I have a matrix $A=\begin{pmatrix} a & b\\ 0 & a\end{pmatrix}\in M_2(\mathbb{C})$. Given that $|a|<1$ and $|b|\leq 1-|a|^2$, I am supposed to show that $\|A\|\leq 1$ (operator norm). I can't get a clear answer out of computing the operator norm as $\|A\|=\displaystyle \sup_{|x|=1}|Ax|$, and the same holds for trying to find eigenvalues of $A^*A$ (or the numerical range of $A^*A$. Since the matrix is not normal, I can't use the spectral theorem. At best, all my approaches do no better than just taking $\|A\|\leq \|aI\|+\left\|\begin{pmatrix} 0 & b\\ 0&0\end{pmatrix}\right\|\leq 1-|a|^2+a$. Is there anything else I can try here?
I should say that this is part of a larger problem in Paulsen, which asks you to show that $\|A\|\leq 1$ iff $|b|\leq 1-|a|^2$. I have already proved that, for $f(z)=\displaystyle\frac{z-a}{1-\overline{a}z}$, and polynomials $p_n(z)=(z-a)\displaystyle\sum_{k=0}^n (\overline{a}z)^k$, which converge to $f$ in $A(\mathbb{D})$ that $p_n(A)=\begin{pmatrix} p_n(a)&bp'_n(a)\\ 0&p_n(a)\end{pmatrix}=\begin{pmatrix} 0&b\sum_{k=0}^n|a|^k\\0&0\end{pmatrix}$ converges in norm to $\begin{pmatrix} f(a)&bf'(a)\\0&f(a)\end{pmatrix}= \begin{pmatrix} 0&\frac{b}{1-|a|^2}\\0&0\end{pmatrix}$. However, this (plus Von Neumann's Inequality) is only sufficient to prove $\|A\|\leq 1\Rightarrow |b|\leq 1-|a|^2$. This is a homework problem, so I'd prefer to have just some guidance.

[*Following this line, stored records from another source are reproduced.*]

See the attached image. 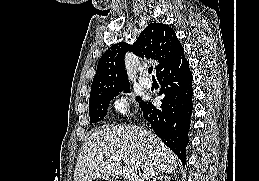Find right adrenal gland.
Instances as JSON below:
<instances>
[{"label":"right adrenal gland","mask_w":259,"mask_h":181,"mask_svg":"<svg viewBox=\"0 0 259 181\" xmlns=\"http://www.w3.org/2000/svg\"><path fill=\"white\" fill-rule=\"evenodd\" d=\"M152 181H170V177L163 176V174H159Z\"/></svg>","instance_id":"1"}]
</instances>
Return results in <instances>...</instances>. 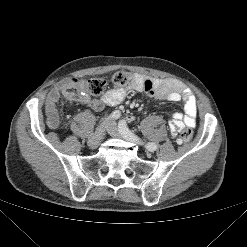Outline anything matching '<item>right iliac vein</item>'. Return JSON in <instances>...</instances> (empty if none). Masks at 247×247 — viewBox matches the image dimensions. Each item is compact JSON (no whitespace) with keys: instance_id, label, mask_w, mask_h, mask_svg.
<instances>
[{"instance_id":"obj_1","label":"right iliac vein","mask_w":247,"mask_h":247,"mask_svg":"<svg viewBox=\"0 0 247 247\" xmlns=\"http://www.w3.org/2000/svg\"><path fill=\"white\" fill-rule=\"evenodd\" d=\"M108 123H109L108 119L105 118L103 120L102 126H100L99 128H97L96 133L94 135H92V136L89 137V139H88V145L91 148H95V147H97L100 144V142L102 140V137L104 135L103 126H106Z\"/></svg>"}]
</instances>
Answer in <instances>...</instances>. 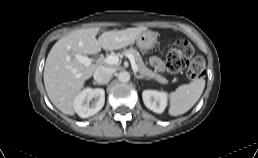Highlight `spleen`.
Listing matches in <instances>:
<instances>
[{
  "label": "spleen",
  "mask_w": 258,
  "mask_h": 158,
  "mask_svg": "<svg viewBox=\"0 0 258 158\" xmlns=\"http://www.w3.org/2000/svg\"><path fill=\"white\" fill-rule=\"evenodd\" d=\"M205 80L196 78L191 83L179 86L170 94L169 114L178 116L190 110L201 97Z\"/></svg>",
  "instance_id": "3e777b00"
}]
</instances>
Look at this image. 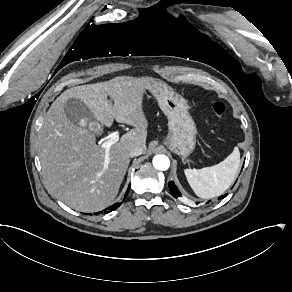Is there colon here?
<instances>
[{"label":"colon","instance_id":"1","mask_svg":"<svg viewBox=\"0 0 292 292\" xmlns=\"http://www.w3.org/2000/svg\"><path fill=\"white\" fill-rule=\"evenodd\" d=\"M212 111L217 120L224 118L226 114V105L221 101H216L212 104Z\"/></svg>","mask_w":292,"mask_h":292}]
</instances>
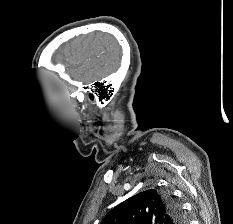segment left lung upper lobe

I don't understand why you cannot get an answer from the eigenvalues of $A^*A$? Evaluating directly the maximal eigenvalue of this matrix gives $$ \|A\|_2^2=|a|^2+\frac{|b|^2}{2}+\frac{|b|}{2}\sqrt{4|a|^2+|b|^2}. $$ Now put the assumption $|b|\leq 1-|a|^2$ (with the one that $|a|\leq 1$ to make it possible) in there to verify that $\|A\|_2\leq 1$. The explicit verification is excluded to avoid homework spoiler but it uses simple algebraic manipulations.